The FeatureExtractor is a scikit-learn Transformer that basically takes the schema of the data, and transforms the event data accordingly. Another method .make_dataset(), converts the transformed data into a tf.data.Dataset, all correctly configured to be fed to the Recommender model. You can read more about how the FeatureExtractor works here.

Recommender is a tfrs.Model that basically implements the Query and Candidate towers. During training, the Query tower will take the user ID, user features, and context, to learn an embedding; the Candidate tower will do the same for the item ID and its features. More information about the Recommender model can be found here.

A sample Rexify workflow should sort of look like this:

import json
import pandas as pd

from rexify.features import FeatureExtractor
from rexify.models import Recommender

events = pd.read_csv('path/to/events/data')
with open('path/to/schema') as f:
    schema = json.load(f)

feat = FeatureExtractor(schema)
prep_data = feat.fit_transform(events)
ds = feat.make_dataset(prep_data)

model = Recommender(**feat.model_params)
model.compile()
model.fit(ds)

When training is complete, you’ll have a trained tf.keras.Model ready to be used, as you normally would.

As a prebuilt pipeline¶

After cloning this project and setting up the necessary environment variables, you can run:

python -m rexify.pipeline

Which should output a pipeline.json file. You can then upload this file manually to either a Kubeflow Pipeline or Vertex AI Pipelines instance, and it should run seamlessly.

You can also check the Kubeflow Pipeline and Vertex AI documentation to learn how to submit these pipelines programmatically.

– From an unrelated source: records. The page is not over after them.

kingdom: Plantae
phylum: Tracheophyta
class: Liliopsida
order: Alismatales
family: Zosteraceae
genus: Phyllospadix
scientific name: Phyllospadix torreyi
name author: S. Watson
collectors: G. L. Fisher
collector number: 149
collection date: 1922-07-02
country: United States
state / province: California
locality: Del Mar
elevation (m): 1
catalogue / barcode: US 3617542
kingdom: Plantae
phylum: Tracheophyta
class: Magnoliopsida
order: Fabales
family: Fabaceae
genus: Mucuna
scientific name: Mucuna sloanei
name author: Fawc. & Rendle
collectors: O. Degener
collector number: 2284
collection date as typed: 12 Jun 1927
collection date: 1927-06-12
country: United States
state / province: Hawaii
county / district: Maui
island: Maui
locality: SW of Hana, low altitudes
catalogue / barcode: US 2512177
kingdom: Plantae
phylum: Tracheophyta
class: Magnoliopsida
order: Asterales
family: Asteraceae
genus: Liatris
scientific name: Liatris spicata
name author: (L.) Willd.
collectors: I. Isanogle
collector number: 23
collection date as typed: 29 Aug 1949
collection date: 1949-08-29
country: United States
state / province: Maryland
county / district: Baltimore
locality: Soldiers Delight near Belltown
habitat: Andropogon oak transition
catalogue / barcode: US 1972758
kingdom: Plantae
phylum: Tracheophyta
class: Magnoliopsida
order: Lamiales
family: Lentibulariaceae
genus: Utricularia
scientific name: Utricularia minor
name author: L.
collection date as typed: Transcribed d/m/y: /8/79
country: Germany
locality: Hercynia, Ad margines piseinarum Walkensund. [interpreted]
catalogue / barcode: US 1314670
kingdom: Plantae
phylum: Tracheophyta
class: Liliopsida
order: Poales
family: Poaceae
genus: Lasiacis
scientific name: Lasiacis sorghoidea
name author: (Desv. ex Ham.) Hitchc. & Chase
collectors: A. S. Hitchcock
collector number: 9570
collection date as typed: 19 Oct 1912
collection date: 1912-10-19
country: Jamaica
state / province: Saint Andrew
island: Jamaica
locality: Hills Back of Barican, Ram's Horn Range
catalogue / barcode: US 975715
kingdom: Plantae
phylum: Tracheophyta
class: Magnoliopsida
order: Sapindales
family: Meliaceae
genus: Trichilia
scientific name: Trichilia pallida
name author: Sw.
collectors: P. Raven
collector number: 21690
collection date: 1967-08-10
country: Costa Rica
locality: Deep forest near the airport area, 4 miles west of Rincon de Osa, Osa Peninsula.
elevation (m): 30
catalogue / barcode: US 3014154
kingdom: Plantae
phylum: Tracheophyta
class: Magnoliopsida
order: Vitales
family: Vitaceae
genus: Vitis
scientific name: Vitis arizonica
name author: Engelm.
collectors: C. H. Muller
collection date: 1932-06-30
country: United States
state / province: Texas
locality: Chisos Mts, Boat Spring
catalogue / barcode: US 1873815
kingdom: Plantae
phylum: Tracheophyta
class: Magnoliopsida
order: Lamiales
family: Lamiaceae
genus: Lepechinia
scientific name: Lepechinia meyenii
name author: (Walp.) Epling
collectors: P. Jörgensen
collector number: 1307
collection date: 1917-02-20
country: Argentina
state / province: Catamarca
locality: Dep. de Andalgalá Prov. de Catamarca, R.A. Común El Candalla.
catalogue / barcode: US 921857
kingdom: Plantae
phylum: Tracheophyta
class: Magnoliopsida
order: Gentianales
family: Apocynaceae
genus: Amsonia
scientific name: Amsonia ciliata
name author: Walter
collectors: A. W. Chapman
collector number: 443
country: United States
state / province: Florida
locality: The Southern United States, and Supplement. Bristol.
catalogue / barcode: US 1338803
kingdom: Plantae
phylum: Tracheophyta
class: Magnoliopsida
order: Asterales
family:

The prebuilt pipeline consists of 5 components:

download, which downloads the event data from URLs set on the $INPUT_DATA_URL and $SCHEMA_URL environment variables
load, which prepares the data downloaded in the previous step
train, which trains a Recommender model on the preprocessed data
index, which trains a ScaNN model to retrieve the nearest neighbors
retrieval, which basically retrieves the nearest k neighbors for each of the known users

Via the demo application¶

After cloning the project, install the demo dependencies and run the Streamlit application:

pip install -r demo/requirements.txt
streamlit run demo/app.py

Or, if you’re using docker:

docker run joseprsm/rexify-demo

You can then follow the steps here to set up your pipeline.

During setup, you’ll be asked to either input a publicly available dataset URL or use a sample data set. After that, you’ll have a form to help you set up the schema for the data.

Finally, after hitting “Compile”, you’ll have your Pipeline Spec ready. The resulting JSON file can then be uploaded to Vertex AI Pipelines or Kubeflow, seamlessly.

The key difference from this pipeline to the prebuilt one is that instead of using the download component to download the schema, it will pass it as an argument to the pipeline, and then use a copy component to pass it down as an artifact.